Herb Gallow’s review published on Letterboxd:
I don't know what exactly it is that makes Paris the best city in cinema. Maybe it's the constant sense of motion as characters forever weave their way through sub-lethal speeds of traffic and crowded sidewalks. Could be the laconic spirit that infuses its denizens to the point that everyone is just cooler for hanging out there. Part of it might be the way that the tasteful Old World architecture framing the Seine makes it seem appropriate to lazily philosophize over a cigarette. Whatever it is, it's certainly the right place for this film.

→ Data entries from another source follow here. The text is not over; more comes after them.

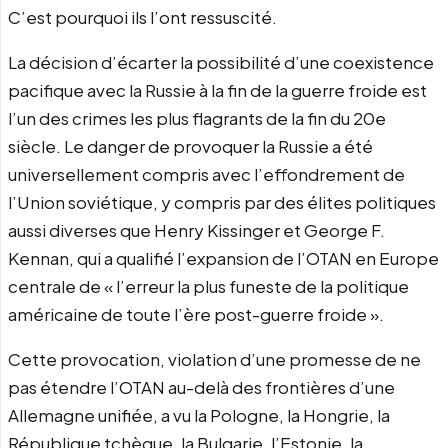
C’est pourquoi ils l’ont ressuscité.
La décision d’écarter la possibilité d’une coexistence
pacifique avec la Russie à la fin de la guerre froide est
l’un des crimes les plus flagrants de la fin du 20e
siècle. Le danger de provoquer la Russie a été
universellement compris avec l’effondrement de
l’Union soviétique, y compris par des élites politiques
aussi diverses que Henry Kissinger et George F.
Kennan, qui a qualifié l’expansion de l’OTAN en Europe
centrale de « l’erreur la plus funeste de la politique
américaine de toute l’ère post-guerre froide ».
Cette provocation, violation d’une promesse de ne
pas étendre l’OTAN au-delà des frontières d’une
Allemagne unifiée, a vu la Pologne, la Hongrie, la
République tchèque, la Bulgarie, l’Estonie, la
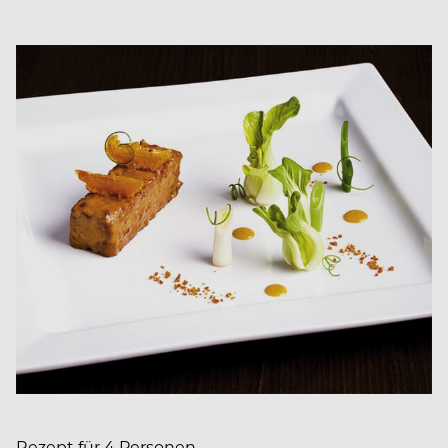
Rezept für 4 Personen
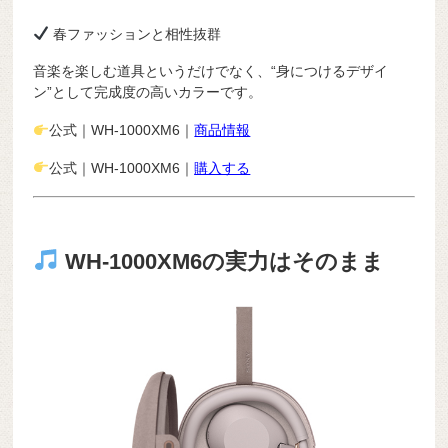
春ファッションと相性抜群
音楽を楽しむ道具というだけでなく、“身につけるデザイ
ン”として完成度の高いカラーです。
公式｜WH-1000XM6｜
商品情報
公式｜WH-1000XM6｜
購入する
WH-1000XM6の実力はそのまま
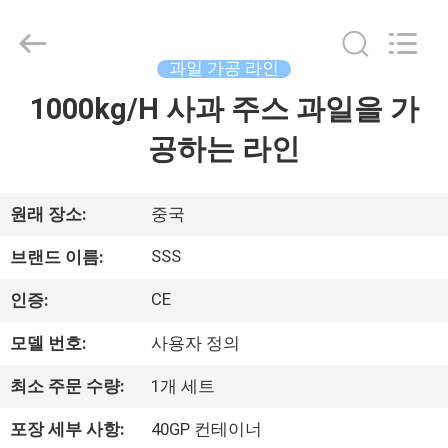
2021
-
2026
SSS
Food
과일 가공 라인
Machinery
Technology
1000kg/H 사과 주스 과일을 가
집
Co.,
Ltd.
All
공하는 라인
Rights
Reserved.
제
품
원래 장소:
중국
SSS
브랜드 이름:
비
CE
인증:
디
모델 번호:
사용자 정의
오
최소 주문 수량:
1개 세트
포장 세부 사항:
40GP 컨테이너
우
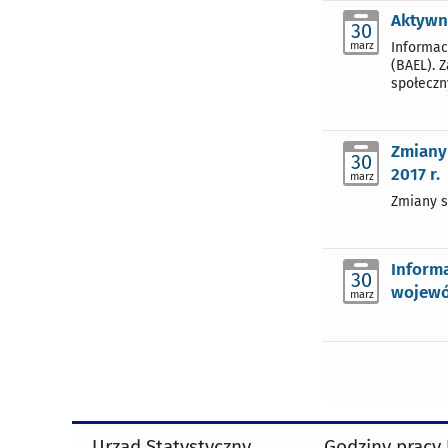
Aktywn
30
marz
Informac
(BAEL). 
społeczn
Zmiany
30
2017 r.
marz
Zmiany s
Inform
30
wojewó
marz
Urząd Statystyczny
Godziny pracy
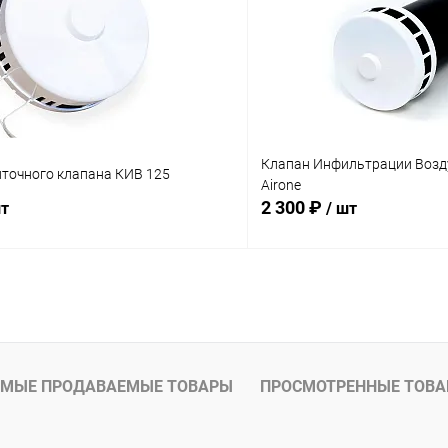
Клапан Инфильтрации Возд
иточного клапана КИВ 125
Airone
2 300 ₽
шт
/ шт
В корзину
Подпис
 клик
Сравнение
Купить в 1 клик
ое
В наличии
В избранное
МЫЕ ПРОДАВАЕМЫЕ ТОВАРЫ
ПРОСМОТРЕННЫЕ ТОВ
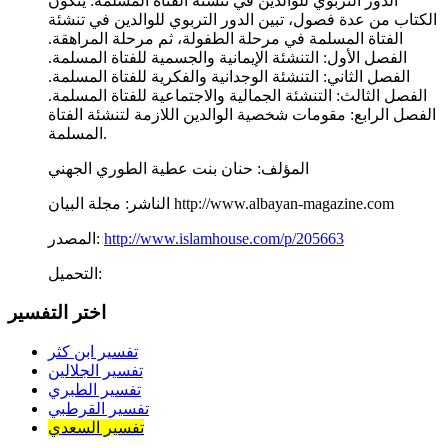
الدور التربوي للوالدين في تنشئة الفتاة المسلمة: يتكون
الكتاب من عدة فصول، تبين الدور التربوي للوالدين في تنشئة
الفتاة المسلمة في مرحلة الطفولة، ثم مرحلة المراهقة.
الفصل الأول: التنشئة الإيمانية والجسمية للفتاة المسلمة.
الفصل الثاني: التنشئة الوجدانية والفكرية للفتاة المسلمة.
الفصل الثالث: التنشئة الجمالية والاجتماعية للفتاة المسلمة.
الفصل الرابع: مقومات شخصية الوالدين اللازمة لتنشئة الفتاة
المسلمة.
المؤلف:
حنان بنت عطية الطوري الجهني
مجلة البيان http://www.albayan-magazine.com
الناشر:
http://www.islamhouse.com/p/205663
المصدر:
التحميل:
اختر التفسير
تفسير ابن كثر
تفسير الجلالين
تفسير الطبري
تفسير القرطبي
تفسير السعدي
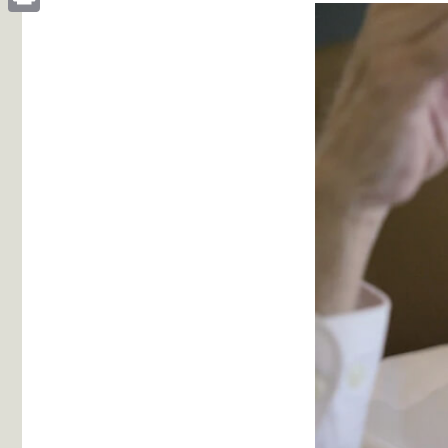
Print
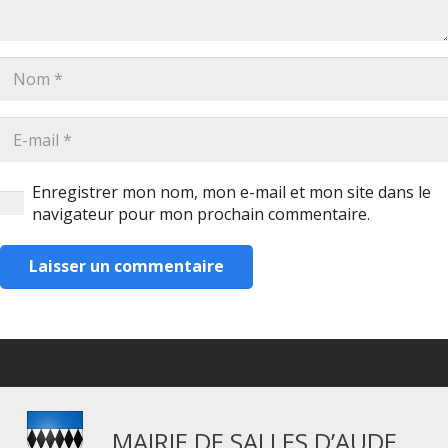
Enregistrer mon nom, mon e-mail et mon site dans le
navigateur pour mon prochain commentaire.
Laisser un commentaire
MAIRIE DE SALLES D’AUDE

What's funny about this film is that it's a hybrid of a heist picture and a slacker movie. The stakes are so comically low until the very end that Jean-Luc Godard is free to meander around the city with his characters; an anti-charmer (Claude Brasseur), a phlegmatic ne'er-do-well (Sami Frey), and the group's unassumingly beautiful muse (Anna Karina) for their plan to rip off a corrupt government official, whenever they feel like getting around to it. The rivalry between Arthur and Franz for Odile's company is free from overwrought nonsense, and hilariously Gallic in its spirit of "eh, that's the way she goes." A film spending as much time as this one does in the carefree zone, driving around town in the rain talking about books, shouldn't logically end the way that it does. But it fits anyway. People finally get around to the whole "life changing course of events" stuff because eh, I guess we have to. Nicely emblematic.
The entire sequence early on in the café is fantastic. Not just for the famous dance scene, which is great, but the constant shuffling in place between the three seats and the movement of drinks on the table. It's a great bit of underplayed, extended physical comedy that speaks to a sort of street performer wisdom that Godard has. By making a film where these three characters can knock around for a little while and be themselves, he's opened an avenue for an interlude in the film that serves as a sort of mini-vaudeville routine, an unexpected little bit of entertainment that's quite different in mood from the rest of affairs but still fits the whole.
Another memorable bit of French cinematic jazz.